Atorvastatin is a cholesterol-reducing medicine, the generic equivalent of Pfizer’s Lipitor drug, which generated total annual sales of $7.89 billion in the US through September 2011, Ranbaxy said.

The Gurgaon-based firm has gained approval to make generic atorvastatin calcium tablets in 10-milligram, 20-mg, 40-mg and 80-mg strengths.

“This medication is widely used by people who must manage their high cholesterol over time, so it is important to have affordable treatment options,” FDA Centre for Drug Evaluation and Research director Janet Woodcock said in a statement posted on the USFDA website.

Despite having six months exclusivity to Lipitor, the company still needed final clearance from the FDA for its copy of the world’s best-selling drug so that it could launch the generic version in the US.

The USFDA grants FTF (first-to-file) status to a company for a product if it is the first to successfully apply and get approval to launch a generic copy of a patented drug.

Ranbaxy is one of two companies entitled to sell generic Lipitor for six months after the US patents for the drug expired yesterday. US-based Watson Pharmaceuticals Inc, which has been authorised by Pfizer to sell a generic version of Lipitor, doesn’t need regulatory approval and started selling the drug from 30th November.

Ranbaxy and Pfizer had settled all of their litigations worldwide over the Lipitor patent in 2008.

It was, however, not clear whether Ranbaxy and the USFDA have resolved issues related to the violation of manufacturing norms at some of the company’s plants in India. When contacted, Ranbaxy officials declined comment on the development.

Settling the issue with the USFDA was of immense importance to Ranbaxy as the Gurgaon-based firm has exclusive rights to the off-patent version of Lipitor, Pfizer’s blockbuster cholesterol-lowering drug, which witnessed sales of over $10 billion for the year ended September 2010.

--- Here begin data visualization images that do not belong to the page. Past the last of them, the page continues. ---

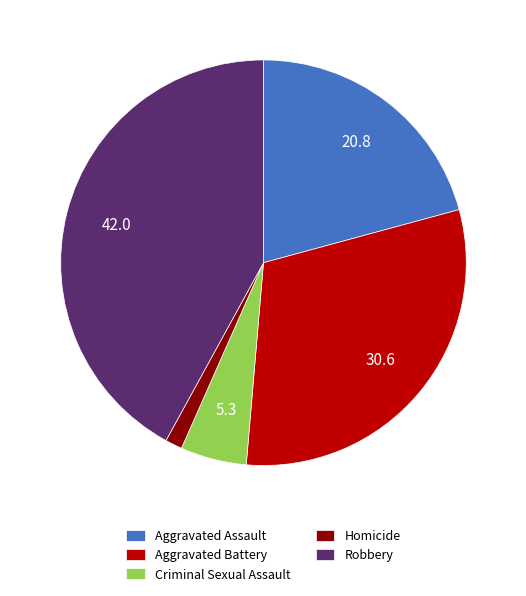

Which category has the smallest portion of the pie?

Homicide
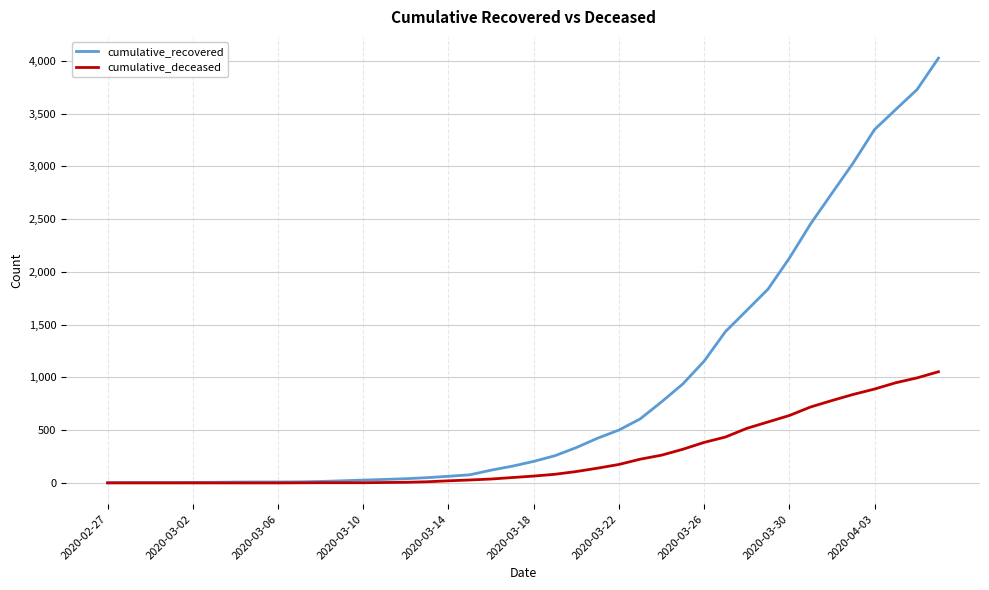

Rank the series by their average value, from lowest to highest.

cumulative_deceased, cumulative_recovered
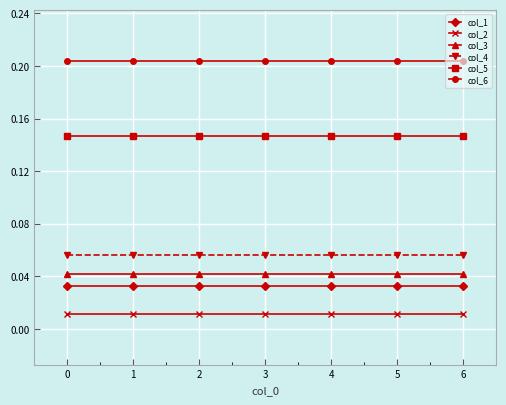

What is the sum of all col_3 values?

0.3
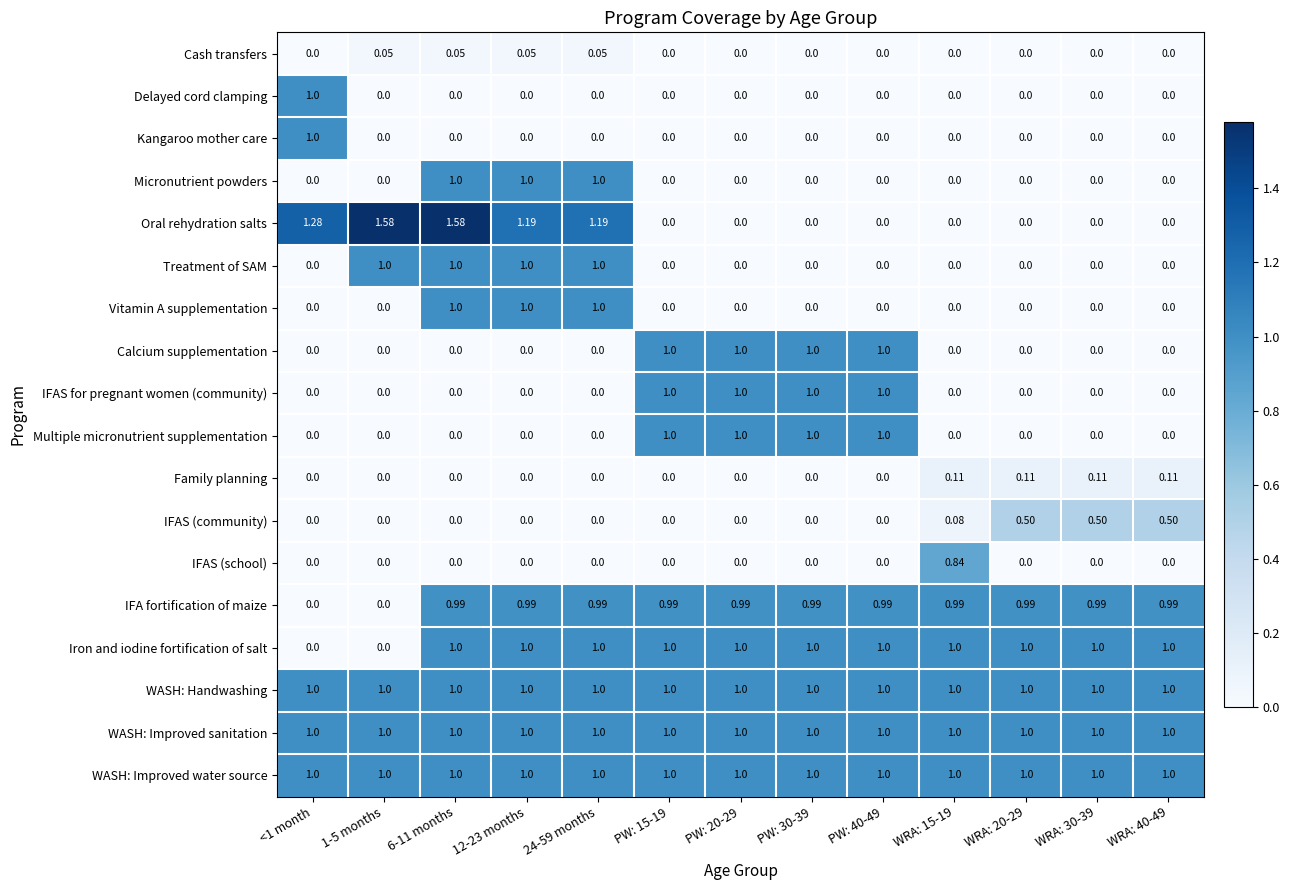

Is the value of Micronutrient powders at 24-59 months greater than the value of IFAS for pregnant women (community) at 1-5 months?

Yes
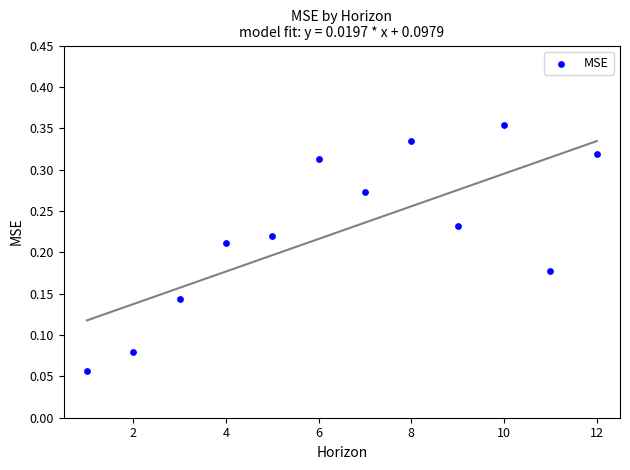

What is the range of X values (max minus min)?

11.0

In 2008, the USFDA had banned 30 generic drugs produced by Ranbaxy at its Dewas (Madhya Pradesh) and Paonta Sahib and Batamandi units in Himachal Pradesh, citing gross violation of approved manufacturing norms.

In the same year, the US Department of Justice had also moved a motion against the company in a local court, alleging forgery of documents and fraudulent practices. The motion was withdrawn later in the same year.

Japanese drug-maker Daiichi Sankyo had acquired majority stake in Ranbaxy in 2008 for a total outgo of around Rs22,000 crore.

The company expects to launch an anti-malaria drug in India toward the end of 2011 or early 2012.